Gates, Buffett set to take philanthropy mission to China’s rich

By AP
Wednesday, September 29, 2010

Gates, Buffett set to dine with China’s rich

BEIJING — Microsoft Corp. co-founder Bill Gates and billionaire investor Warren Buffett are set to meet China’s super rich Wednesday to sell the art of giving over a dinner that has sparked some soul searching among the world’s second-largest number of billionaires.

Although the two have said they will not be asking China’s newly minted millionaires to give up their fortunes, there have been reports some invitees were reluctant to attend because they did not want to be pressured.

Because of that concern, Gates and Buffett, who have campaigned to persuade American billionaires to give most of their fortunes to charity, issued a letter earlier this month saying they won’t be pushing anyone to give up their fortunes but wanted to promote philanthropy.

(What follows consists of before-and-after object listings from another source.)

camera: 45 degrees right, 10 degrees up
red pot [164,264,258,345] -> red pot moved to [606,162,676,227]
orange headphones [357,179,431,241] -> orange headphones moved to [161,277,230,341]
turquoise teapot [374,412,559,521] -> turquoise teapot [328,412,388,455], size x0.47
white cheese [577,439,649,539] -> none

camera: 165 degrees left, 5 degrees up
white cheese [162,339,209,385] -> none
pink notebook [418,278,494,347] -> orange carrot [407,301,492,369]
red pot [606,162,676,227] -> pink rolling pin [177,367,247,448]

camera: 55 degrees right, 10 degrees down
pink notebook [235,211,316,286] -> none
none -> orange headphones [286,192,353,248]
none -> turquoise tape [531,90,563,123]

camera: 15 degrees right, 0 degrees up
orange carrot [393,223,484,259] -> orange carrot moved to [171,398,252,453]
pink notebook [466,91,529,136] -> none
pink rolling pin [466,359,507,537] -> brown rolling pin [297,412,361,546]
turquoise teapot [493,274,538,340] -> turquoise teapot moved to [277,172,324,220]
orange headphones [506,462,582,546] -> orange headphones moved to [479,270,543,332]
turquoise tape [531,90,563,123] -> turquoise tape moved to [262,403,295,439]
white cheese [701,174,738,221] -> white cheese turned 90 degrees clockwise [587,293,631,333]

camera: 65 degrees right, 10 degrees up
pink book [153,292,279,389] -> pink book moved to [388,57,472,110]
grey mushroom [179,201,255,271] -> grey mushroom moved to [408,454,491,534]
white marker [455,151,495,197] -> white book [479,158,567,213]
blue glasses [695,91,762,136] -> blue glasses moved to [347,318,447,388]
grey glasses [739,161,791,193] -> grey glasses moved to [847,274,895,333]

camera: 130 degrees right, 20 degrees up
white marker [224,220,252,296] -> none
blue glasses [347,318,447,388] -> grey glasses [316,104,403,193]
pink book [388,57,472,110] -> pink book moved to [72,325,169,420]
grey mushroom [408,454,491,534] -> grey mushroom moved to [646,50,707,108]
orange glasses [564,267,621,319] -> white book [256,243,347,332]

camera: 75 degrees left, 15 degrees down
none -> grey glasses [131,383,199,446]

The private dinner, which local media says will be in a mansion on the edge of Beijing modeled after the baroque 17th century Chateau de Maisons-Laffitte in France, is expected to gather several dozen people.

The state-run Global Times newspaper said Wednesday that Pan Shiyi and Zhang Xin, chairman and CEO of property developer SOHO China, and Niu Gensheng, founder of Mengniu Dairy, were among the invitees.

Veteran actor Jet Li and tycoon Wang Chuanfu, who owns automaker BYD Co., are also among those likely to attend, the China Daily paper said.

There are at least 875,000 U.S. dollar millionaires in China, according to Shanghai-based analyst Rupert Hoogewerf, who studies China’s wealthy and compiles the country’s equivalent of the Forbes list. But over the past decade, the distribution of wealth has grown increasingly uneven — incomes averaged just $3,600 last year.

Buffett was also in China to attend a series of events by BYD Co. to highlight the company’s clean energy strategy. Buffett’s Berkshire Hathaway Inc. owns a 10 percent stake in BYD.

At an event Wednesday in Beijing, BYD announced it would donate 1,000 sets of electricity storage systems for houses in remote areas of Tibet.

“We take for granted having electricity. Many families haven’t had electricity. It can change the world,” Buffett said.

The Bill and Melinda Gates Foundation office in China said earlier this month that some invitees to the dinner had asked if they would be required to pledge donations.

This prompted the two billionaires to issue a letter last week, carried by the official Xinhua News Agency, saying that while 40 super-wealthy American families have signed what they call the “giving pledge” at the urging of Gates and Buffett, the drive was not necessarily suited to China.

“We know that the Giving Pledge is just one approach to philanthropy, and we do not know if it’s the right path forward for China,” they wrote in the letter.

Gates and Buffett, who has pledged to give most of his fortune to charity over time with the biggest chunk going to the Gates Foundation, said they just wanted to share experiences with China’s successful businesspeople. But they noted the country’s newly minted wealthy were at a key moment when they could make a significant impact.